## SELECTED TEXT

Start of Block

Invoicera
- Invoicera logo
- Type: Software as a service
- Website: www.invoicera.com

= Invoicera =

Invoicera is an online invoicing software. The software was created by a company with the same name that was founded in 2006, had 125 employees, and is based in India.

It allows users to monitor, dispatch, and accept invoices in one web service. After signing up for the service, users are assigned a personal subdomain to set up their invoice configuration. It allows users to add clients' data to the service through uploading a Microsoft Excel file.

Invoicera is compatible with businesses of varying sizes, including freelancers, small businesses, and large businesses. It is compatible with Basecamp, a project-management tool, so Invoicera can upload data from Basecamp. The software interfaces with more than 25 payment gateways. It supports subscriptions and repeated invoices and allows clients to schedule late fees when payments have not been made on time. Invoicera uses freemium model, letting users dispatch an unrestricted number of invoices to at most three customers.

Chelsea Krause wrote in a 2019 review for Merchant Maverick, "Unfortunately, the software isn't as developed as it could be. Time tracking and reporting are limited and there are no live bank feeds — which is surprising for a company so focused on automation (especially since even many of the worst invoicing options out there still offer live bank feeds)." She further criticized Invoicera for having bad customer service and the software for not having recent changes.

Brian Turner wrote in TechRadar that Invoicera had fewer templates compared to the other services he reviewed but "the ones offered are fully customizable". Rob Clymo wrote in TechRadar that "Invoicera lets you automate your invoicing and billing needs without too much in the way of hassle" and that although it "isn't a complete accounts solution ... it's a powerful supplement".

End of Block

## LISTED RECORDS

Start of Block

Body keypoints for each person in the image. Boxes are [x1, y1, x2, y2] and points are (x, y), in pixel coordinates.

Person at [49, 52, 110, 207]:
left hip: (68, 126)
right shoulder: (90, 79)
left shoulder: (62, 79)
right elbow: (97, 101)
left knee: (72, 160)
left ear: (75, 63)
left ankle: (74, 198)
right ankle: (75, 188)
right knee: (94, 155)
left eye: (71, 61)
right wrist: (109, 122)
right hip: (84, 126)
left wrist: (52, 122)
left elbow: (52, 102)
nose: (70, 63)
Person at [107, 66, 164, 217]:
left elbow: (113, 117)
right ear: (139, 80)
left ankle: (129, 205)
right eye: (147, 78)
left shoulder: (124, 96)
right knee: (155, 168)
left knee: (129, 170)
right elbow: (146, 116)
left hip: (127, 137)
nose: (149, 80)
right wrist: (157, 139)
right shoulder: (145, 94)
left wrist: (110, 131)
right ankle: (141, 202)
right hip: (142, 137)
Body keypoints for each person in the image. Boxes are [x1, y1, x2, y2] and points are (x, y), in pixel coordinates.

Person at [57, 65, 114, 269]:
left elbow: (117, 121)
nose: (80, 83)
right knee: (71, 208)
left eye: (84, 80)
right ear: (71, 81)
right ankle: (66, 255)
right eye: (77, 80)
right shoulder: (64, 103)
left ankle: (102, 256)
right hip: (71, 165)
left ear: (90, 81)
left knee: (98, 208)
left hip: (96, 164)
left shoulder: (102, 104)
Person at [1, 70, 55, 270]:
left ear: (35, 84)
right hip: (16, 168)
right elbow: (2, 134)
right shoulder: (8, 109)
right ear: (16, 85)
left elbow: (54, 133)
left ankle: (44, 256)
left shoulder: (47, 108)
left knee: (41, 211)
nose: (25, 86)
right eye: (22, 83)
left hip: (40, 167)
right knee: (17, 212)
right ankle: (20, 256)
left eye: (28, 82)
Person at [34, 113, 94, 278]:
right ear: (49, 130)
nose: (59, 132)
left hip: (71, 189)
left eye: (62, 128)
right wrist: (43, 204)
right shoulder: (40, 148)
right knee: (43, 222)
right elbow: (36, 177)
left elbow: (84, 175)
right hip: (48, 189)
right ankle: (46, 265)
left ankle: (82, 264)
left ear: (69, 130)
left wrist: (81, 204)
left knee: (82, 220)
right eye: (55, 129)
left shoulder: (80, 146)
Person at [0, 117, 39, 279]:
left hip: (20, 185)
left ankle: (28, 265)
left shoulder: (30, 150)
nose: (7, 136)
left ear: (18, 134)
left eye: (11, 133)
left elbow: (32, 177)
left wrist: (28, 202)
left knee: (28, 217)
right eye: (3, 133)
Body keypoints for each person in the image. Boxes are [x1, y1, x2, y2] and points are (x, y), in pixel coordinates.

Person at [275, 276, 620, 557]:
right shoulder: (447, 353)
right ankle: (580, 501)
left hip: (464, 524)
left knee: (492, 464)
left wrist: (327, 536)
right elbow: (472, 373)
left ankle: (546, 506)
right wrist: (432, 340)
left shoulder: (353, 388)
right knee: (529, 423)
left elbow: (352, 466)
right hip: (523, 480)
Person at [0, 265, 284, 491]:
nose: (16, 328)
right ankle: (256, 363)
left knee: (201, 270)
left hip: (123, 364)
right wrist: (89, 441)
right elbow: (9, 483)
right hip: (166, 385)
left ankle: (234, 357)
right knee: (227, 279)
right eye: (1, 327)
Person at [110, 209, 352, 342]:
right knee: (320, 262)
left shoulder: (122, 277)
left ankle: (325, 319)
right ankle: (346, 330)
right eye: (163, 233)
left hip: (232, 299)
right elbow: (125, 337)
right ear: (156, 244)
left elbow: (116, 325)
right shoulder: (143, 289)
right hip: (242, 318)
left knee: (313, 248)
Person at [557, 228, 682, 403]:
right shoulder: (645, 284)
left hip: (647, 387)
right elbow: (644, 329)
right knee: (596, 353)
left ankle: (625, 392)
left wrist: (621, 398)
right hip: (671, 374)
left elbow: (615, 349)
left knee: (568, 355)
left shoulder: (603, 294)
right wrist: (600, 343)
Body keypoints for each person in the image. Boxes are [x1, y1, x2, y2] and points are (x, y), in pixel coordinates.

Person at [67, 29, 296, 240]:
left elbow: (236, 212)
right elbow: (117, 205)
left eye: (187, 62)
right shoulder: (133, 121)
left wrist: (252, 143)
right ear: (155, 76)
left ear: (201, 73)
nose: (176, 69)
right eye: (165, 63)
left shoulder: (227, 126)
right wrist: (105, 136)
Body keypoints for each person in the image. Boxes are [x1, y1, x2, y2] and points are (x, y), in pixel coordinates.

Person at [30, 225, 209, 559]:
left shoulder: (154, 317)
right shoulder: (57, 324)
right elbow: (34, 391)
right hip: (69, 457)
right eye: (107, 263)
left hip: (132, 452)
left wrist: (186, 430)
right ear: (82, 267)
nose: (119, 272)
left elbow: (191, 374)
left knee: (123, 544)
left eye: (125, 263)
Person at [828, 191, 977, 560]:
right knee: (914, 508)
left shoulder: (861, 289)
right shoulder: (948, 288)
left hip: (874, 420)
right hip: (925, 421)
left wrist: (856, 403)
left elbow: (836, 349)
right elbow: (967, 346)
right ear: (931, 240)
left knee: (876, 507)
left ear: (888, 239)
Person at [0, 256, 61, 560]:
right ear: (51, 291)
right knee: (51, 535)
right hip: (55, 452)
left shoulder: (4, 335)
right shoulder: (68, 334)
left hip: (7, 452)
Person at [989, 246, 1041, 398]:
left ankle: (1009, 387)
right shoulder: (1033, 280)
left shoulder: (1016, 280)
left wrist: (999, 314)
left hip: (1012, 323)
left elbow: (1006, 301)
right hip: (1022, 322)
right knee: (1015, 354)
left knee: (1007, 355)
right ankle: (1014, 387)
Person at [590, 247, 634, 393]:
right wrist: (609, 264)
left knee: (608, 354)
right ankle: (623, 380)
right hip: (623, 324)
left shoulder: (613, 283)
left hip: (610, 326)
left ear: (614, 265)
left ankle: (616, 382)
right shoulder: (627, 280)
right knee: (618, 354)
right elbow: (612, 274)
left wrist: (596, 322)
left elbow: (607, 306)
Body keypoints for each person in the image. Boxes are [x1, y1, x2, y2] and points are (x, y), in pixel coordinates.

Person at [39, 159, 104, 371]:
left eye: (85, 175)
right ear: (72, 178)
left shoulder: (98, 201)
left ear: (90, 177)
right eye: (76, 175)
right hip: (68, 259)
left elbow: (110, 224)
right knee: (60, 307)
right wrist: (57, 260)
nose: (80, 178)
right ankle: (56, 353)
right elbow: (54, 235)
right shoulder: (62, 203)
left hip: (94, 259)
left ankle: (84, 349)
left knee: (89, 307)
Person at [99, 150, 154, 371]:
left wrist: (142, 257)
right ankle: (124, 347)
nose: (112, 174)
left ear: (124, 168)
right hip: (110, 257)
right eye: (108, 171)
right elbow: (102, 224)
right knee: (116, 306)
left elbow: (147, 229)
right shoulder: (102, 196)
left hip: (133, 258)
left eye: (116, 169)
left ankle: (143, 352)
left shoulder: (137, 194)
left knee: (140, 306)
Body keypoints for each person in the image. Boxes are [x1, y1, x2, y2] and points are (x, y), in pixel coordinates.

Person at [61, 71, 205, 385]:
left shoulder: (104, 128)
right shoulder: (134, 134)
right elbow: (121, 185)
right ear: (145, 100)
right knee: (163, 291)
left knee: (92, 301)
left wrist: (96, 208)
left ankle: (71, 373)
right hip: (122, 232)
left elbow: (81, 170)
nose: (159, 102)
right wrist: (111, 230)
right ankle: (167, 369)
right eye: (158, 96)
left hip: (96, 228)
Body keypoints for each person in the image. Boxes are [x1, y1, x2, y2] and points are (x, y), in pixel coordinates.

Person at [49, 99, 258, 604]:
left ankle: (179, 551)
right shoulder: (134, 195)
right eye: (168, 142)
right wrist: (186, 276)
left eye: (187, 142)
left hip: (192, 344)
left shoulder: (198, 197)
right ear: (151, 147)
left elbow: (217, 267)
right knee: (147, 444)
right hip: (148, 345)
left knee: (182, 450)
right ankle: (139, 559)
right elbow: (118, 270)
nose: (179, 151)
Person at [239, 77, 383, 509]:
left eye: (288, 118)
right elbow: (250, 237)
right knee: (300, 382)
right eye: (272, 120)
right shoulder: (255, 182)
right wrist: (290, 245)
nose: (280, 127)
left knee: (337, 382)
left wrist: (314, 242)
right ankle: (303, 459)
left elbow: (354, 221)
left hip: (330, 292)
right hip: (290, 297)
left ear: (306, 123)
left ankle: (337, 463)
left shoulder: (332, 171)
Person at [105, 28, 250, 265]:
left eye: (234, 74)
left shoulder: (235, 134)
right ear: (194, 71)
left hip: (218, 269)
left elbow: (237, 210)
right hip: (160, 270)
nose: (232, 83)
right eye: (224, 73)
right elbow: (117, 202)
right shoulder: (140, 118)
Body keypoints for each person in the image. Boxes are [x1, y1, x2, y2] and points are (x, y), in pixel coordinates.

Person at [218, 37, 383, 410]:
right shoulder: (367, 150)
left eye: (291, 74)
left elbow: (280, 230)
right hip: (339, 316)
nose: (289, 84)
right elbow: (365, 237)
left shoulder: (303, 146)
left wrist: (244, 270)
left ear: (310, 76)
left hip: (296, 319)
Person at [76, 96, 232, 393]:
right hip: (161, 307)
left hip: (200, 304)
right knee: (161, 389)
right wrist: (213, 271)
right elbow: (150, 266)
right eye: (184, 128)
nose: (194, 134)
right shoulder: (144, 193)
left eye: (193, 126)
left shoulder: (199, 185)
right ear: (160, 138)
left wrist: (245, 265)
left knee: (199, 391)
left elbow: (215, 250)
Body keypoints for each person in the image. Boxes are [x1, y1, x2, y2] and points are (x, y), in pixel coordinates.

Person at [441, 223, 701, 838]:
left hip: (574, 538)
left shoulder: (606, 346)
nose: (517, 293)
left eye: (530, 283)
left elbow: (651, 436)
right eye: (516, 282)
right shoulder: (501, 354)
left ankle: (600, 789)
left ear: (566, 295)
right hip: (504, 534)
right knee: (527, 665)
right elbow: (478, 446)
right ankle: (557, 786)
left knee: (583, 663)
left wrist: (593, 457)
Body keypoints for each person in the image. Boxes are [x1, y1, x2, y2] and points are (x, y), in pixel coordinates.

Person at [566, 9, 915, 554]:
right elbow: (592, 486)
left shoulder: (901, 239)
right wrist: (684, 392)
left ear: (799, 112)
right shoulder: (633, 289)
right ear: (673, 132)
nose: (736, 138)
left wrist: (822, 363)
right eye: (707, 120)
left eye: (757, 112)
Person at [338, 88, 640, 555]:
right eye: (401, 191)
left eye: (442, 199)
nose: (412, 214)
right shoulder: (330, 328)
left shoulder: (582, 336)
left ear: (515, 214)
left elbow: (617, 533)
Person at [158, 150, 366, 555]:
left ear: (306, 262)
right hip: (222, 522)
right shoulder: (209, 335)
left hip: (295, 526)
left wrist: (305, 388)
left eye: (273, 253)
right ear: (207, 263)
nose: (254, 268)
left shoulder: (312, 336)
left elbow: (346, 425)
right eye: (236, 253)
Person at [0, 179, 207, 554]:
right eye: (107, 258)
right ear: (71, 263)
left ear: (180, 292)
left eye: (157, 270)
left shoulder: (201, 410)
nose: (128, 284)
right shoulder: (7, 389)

End of Block

## WORK REQUEST 1
Write out the Invoicera article from "Invoicera is compatible" to "most three customers.".
## WORK REQUEST 2
Condense the paragraph of the Invoicera article that begins "Invoicera is compatible with businesses" into a bulleted list that keeps its main facts.
The records have no connection to the Invoicera article.

## YOUR RESPONSE 1
Invoicera is compatible with businesses of varying sizes, including freelancers, small businesses, and large businesses. It is compatible with Basecamp, a project-management tool, so Invoicera can upload data from Basecamp. The software interfaces with more than 25 payment gateways. It supports subscriptions and repeated invoices and allows clients to schedule late fees when payments have not been made on time. Invoicera uses freemium model, letting users dispatch an unrestricted number of invoices to at most three customers.

## YOUR RESPONSE 2
- Suits freelancers, small businesses, and large businesses.
- Works with the project-management tool Basecamp and can upload data from it.
- Connects with more than 25 payment gateways.
- Supports subscriptions and repeated invoices, and lets clients schedule late fees for overdue payments.
- Uses a freemium model that allows an unrestricted number of invoices to at most three customers.